MOSCOW – Edward J. Snowden has said he never feels completely at home in Moscow. He looks away from traffic as he crosses the street to avoid the cameras Russian drivers often attach to their windshields, he wrote in a memoir published last year. And when he goes outside, he changes his appearance depending on the rhythm and pace of his walk.
But on Monday he said he was applying for Russian citizenship.
Mr. Snowden, the former intelligence entrepreneur whose US mass surveillance disclosure made him one of the world’s most famous refugees, said he and his American wife took the step because they were expecting their first child. He described the move as a practical measure to give his family more freedom to cross the border.
“After years of separation from our parents, my wife and I have no desire to be separated from our son,” wrote Snowden on Twitter. “That’s why we apply for dual US-Russian citizenship in times of pandemics and closed borders.”
Russia has largely closed its borders since the coronavirus pandemic began, and many foreigners with Russian visas have not been able to enter the country. Mr Snowden’s son, who is expected in December, will be granted Russian citizenship by birthright, Mr Snowden’s Russian lawyer Anatoly Kucherena told Interfax news agency on Monday.
Mr Snowden was stranded in Moscow in 2013 on a layover from Hong Kong to Ecuador. He had planned to seek asylum in the South American country, but the United States revoked his passport before he could make it there. After 40 days in the transit zone of Sheremetyevo International Airport, Mr Snowden decided to stay in Russia, where he was granted asylum, and has stayed in Moscow ever since.
In 2013 he was charged with violating the Espionage Act, which entails a prison sentence. Protected from American law enforcement in Russia, he is both a living symbol of President Vladimir V. Putin’s desire to pin the United States and a hero to many who claim he has denuded the power of American intelligence agencies to operate online Monitor activities of people around the world.
Mr Snowden says that he did not work with Russian intelligence services during his seven years in Moscow and that he hopes to return to the United States one day.
President Trump said in August that he would “look very carefully” into a pardon for Mr. Snowden, but such a move is not imminent. Last month, Mr Snowden became a permanent resident of Russia and his wife Lindsay Mills announced that she was pregnant.

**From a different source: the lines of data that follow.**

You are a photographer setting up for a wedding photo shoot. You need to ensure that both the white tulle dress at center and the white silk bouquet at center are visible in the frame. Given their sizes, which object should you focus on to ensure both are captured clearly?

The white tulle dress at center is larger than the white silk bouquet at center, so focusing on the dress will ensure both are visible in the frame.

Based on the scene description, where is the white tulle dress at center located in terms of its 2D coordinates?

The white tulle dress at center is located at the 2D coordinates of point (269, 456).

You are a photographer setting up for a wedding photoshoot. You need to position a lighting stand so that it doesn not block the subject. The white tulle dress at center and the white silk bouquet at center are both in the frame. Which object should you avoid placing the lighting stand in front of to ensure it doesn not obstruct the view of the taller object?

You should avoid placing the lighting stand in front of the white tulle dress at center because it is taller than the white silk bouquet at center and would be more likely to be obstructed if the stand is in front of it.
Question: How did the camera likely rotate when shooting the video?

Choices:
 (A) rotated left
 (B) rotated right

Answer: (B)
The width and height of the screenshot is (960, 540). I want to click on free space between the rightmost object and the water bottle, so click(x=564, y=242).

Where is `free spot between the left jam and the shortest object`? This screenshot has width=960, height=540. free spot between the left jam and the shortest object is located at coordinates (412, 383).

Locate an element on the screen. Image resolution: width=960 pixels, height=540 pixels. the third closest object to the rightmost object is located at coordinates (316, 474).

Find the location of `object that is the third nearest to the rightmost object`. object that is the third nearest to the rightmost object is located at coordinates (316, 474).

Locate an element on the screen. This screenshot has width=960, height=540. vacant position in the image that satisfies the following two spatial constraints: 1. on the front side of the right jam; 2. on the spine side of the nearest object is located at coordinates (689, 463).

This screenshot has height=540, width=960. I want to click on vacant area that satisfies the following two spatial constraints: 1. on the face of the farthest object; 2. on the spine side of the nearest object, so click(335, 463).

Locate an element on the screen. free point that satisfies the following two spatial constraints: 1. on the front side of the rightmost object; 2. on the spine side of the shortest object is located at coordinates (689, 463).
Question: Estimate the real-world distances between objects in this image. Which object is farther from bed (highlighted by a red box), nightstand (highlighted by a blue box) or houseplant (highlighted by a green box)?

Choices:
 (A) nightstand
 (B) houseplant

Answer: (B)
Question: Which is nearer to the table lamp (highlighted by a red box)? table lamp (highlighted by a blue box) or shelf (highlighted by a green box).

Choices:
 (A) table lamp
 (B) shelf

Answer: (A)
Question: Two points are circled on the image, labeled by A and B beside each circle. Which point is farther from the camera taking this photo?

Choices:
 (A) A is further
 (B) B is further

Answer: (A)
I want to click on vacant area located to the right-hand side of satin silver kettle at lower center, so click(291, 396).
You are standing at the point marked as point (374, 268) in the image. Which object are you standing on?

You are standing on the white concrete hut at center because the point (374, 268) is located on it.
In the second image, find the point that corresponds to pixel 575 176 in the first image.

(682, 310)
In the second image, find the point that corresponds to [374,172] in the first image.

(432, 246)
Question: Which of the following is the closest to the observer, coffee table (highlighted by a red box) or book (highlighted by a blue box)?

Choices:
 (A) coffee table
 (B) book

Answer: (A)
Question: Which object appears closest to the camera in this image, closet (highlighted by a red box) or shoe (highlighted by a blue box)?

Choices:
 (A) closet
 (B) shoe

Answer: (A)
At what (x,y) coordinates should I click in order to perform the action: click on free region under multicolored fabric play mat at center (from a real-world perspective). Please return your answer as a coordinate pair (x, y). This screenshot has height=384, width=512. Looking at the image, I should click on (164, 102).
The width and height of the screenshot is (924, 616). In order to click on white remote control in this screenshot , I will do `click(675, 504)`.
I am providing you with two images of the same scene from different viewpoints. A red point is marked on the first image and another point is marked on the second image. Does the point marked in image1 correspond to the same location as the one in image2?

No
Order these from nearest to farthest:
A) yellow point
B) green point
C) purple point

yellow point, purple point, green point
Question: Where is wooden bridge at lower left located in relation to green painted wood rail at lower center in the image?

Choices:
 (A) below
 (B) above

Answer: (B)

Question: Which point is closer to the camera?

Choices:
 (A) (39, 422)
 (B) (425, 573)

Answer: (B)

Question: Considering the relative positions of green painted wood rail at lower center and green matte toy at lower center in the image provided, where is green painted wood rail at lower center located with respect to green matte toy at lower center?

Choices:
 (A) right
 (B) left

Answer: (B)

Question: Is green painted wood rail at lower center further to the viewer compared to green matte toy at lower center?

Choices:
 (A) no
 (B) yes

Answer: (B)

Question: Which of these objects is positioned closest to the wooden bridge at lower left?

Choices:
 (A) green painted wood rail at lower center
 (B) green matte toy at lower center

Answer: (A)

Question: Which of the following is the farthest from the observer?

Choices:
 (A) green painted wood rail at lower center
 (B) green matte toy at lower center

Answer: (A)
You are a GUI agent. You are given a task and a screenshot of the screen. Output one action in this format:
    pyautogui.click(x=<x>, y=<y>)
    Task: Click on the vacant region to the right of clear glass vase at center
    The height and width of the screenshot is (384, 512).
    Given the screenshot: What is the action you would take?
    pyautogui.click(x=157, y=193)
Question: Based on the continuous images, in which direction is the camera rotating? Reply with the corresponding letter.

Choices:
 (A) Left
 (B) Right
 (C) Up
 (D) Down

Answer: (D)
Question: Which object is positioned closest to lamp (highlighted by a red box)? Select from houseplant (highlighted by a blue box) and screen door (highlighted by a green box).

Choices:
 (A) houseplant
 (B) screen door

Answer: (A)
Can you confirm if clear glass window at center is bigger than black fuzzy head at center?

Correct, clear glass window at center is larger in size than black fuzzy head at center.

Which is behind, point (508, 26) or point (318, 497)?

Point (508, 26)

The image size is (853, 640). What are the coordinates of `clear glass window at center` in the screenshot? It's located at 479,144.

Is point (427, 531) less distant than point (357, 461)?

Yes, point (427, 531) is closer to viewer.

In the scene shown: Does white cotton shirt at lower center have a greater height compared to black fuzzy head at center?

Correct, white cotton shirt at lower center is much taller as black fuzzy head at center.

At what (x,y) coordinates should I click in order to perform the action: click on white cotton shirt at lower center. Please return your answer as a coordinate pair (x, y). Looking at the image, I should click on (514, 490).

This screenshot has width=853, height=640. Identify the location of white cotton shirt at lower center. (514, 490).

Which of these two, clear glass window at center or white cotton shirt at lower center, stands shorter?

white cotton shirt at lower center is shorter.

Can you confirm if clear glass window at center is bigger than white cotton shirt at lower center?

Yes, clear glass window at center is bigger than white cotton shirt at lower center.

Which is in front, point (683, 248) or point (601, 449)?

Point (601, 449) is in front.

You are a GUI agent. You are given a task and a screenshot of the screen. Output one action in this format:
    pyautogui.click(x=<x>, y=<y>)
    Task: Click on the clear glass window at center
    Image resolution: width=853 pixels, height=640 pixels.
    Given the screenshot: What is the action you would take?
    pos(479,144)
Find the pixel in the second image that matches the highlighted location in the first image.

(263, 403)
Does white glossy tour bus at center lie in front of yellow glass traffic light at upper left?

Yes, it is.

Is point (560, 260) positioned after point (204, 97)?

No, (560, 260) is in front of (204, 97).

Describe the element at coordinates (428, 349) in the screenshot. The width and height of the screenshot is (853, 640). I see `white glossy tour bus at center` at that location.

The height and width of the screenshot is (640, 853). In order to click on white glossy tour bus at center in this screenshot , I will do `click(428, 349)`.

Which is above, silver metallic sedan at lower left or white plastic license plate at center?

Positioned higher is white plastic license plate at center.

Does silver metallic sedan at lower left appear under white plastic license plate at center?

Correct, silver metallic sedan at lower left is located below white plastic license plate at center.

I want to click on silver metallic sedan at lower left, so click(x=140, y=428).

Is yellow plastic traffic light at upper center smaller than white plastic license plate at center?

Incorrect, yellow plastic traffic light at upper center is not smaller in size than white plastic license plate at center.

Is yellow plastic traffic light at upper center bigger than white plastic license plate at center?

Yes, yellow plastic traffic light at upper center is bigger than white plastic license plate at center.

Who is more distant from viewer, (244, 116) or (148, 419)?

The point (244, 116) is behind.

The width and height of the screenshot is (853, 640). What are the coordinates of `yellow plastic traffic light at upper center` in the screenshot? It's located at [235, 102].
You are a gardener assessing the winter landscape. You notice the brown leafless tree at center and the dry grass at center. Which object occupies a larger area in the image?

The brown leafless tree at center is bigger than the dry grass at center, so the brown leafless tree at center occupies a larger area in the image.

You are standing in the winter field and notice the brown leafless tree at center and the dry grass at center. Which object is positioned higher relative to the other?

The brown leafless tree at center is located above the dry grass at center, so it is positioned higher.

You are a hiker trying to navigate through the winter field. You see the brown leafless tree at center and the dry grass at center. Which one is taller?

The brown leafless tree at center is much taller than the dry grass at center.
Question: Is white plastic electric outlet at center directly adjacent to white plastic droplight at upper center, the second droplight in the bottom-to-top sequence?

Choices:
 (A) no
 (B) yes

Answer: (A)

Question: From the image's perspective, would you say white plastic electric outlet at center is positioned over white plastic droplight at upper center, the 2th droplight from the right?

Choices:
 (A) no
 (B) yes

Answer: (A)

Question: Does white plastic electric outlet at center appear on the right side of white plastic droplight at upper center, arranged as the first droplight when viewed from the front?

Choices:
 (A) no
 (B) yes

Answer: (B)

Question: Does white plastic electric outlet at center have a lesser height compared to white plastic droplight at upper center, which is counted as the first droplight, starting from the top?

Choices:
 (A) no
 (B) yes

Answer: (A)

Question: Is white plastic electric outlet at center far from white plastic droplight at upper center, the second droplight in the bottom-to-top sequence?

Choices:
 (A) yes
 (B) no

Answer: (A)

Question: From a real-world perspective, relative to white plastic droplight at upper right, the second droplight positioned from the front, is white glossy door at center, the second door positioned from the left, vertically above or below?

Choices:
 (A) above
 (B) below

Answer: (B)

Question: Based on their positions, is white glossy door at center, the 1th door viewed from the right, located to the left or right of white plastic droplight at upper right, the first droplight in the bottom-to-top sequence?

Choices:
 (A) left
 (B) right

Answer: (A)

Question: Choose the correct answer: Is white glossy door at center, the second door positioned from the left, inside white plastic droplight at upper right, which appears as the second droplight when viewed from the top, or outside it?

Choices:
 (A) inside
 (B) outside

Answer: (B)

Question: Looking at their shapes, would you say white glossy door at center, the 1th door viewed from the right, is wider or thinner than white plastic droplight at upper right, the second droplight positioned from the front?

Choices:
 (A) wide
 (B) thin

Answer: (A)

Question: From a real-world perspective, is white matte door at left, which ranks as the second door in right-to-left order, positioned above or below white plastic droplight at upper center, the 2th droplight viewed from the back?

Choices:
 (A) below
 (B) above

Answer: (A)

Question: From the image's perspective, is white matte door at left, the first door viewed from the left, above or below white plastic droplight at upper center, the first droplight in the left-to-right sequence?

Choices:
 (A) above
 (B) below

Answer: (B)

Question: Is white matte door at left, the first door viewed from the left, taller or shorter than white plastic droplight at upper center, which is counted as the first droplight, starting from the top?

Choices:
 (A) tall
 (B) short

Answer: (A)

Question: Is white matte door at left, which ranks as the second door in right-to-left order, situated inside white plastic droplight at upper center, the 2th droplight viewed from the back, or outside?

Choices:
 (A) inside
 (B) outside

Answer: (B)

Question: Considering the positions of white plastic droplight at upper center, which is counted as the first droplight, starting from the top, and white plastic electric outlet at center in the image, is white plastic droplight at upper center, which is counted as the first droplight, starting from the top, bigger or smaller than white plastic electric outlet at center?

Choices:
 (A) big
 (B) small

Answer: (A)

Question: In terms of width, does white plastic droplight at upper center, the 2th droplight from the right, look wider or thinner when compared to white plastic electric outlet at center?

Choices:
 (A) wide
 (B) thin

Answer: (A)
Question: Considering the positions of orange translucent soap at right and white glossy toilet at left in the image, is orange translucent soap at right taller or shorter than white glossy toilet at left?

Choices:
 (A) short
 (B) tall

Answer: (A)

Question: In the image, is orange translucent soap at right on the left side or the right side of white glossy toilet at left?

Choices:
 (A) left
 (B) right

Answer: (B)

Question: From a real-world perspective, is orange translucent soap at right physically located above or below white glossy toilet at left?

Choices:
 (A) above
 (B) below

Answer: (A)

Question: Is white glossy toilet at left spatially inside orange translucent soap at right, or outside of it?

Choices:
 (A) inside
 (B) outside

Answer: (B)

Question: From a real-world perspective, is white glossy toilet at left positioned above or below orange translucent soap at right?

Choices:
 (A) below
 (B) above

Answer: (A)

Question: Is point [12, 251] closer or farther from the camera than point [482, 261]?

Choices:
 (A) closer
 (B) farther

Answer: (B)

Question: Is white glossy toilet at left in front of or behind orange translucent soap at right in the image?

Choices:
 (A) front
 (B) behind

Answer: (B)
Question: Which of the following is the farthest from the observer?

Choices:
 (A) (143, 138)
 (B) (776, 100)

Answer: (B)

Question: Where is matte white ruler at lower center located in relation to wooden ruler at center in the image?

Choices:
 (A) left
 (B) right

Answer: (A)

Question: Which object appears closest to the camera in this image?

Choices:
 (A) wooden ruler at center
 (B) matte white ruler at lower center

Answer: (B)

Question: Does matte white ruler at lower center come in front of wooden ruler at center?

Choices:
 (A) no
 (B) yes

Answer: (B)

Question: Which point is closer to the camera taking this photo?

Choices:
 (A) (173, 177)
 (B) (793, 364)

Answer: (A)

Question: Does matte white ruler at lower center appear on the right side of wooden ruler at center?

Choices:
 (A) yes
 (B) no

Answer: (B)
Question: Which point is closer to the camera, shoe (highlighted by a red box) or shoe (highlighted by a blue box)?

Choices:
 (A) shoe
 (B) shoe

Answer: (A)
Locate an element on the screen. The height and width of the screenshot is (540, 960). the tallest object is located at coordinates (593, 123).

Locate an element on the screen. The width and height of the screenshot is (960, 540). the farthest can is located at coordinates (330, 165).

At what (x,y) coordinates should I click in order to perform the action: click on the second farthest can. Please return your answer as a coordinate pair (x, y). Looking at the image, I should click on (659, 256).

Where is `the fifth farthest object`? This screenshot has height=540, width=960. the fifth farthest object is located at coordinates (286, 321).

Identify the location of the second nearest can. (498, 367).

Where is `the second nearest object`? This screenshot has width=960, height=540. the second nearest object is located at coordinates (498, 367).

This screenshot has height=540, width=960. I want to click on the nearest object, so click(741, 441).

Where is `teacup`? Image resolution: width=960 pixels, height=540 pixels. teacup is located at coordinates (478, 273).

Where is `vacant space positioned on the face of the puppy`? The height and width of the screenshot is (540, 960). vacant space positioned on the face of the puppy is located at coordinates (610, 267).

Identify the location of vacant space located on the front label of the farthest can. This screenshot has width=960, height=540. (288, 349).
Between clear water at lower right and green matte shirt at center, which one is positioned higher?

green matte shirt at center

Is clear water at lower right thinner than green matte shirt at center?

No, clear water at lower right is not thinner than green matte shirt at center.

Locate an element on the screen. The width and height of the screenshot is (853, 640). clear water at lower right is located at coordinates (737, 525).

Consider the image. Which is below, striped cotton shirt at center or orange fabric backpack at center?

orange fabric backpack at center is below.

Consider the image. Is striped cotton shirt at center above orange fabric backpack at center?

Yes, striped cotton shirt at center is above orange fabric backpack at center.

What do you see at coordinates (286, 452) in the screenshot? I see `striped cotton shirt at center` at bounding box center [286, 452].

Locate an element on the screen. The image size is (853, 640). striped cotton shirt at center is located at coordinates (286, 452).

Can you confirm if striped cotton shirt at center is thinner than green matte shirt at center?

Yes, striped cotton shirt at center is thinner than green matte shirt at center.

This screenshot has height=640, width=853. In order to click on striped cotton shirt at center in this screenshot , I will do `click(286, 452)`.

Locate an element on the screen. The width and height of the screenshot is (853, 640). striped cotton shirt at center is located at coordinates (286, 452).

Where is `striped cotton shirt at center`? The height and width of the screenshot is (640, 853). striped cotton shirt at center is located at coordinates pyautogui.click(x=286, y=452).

“Lindsay and I will remain Americans and raise our son with all of the values of America that we love – including the freedom to speak up,” wrote Snowden on Twitter. “And I’m looking forward to the day I can return to the US so the whole family can be reunited.”
Mr Snowden and Ms Mills can remain American citizens thanks to a law passed by the Russian Parliament in April so that people can become Russian citizens without giving up their foreign citizenship. The measure, which was primarily aimed at Russian-speaking people in the former Soviet Union, was part of Moscow’s efforts to counter the effects of a shrinking population.
Mr Snowden has said that he lives in a rented two-bedroom apartment in Moscow while studying Russian, trying not to be recognized on the street and making money from conference appearances. He told German newspaper Die Zeit in September that Russia would “not be my first choice” if asked 10 years ago to predict the future.
But at least the weather brought unexpected benefits.
“I never liked the cold until I realized that a hat and scarf offered the most comfortable and unobtrusive anonymity in the world,” wrote Snowden in his treatise “Permanent Record”.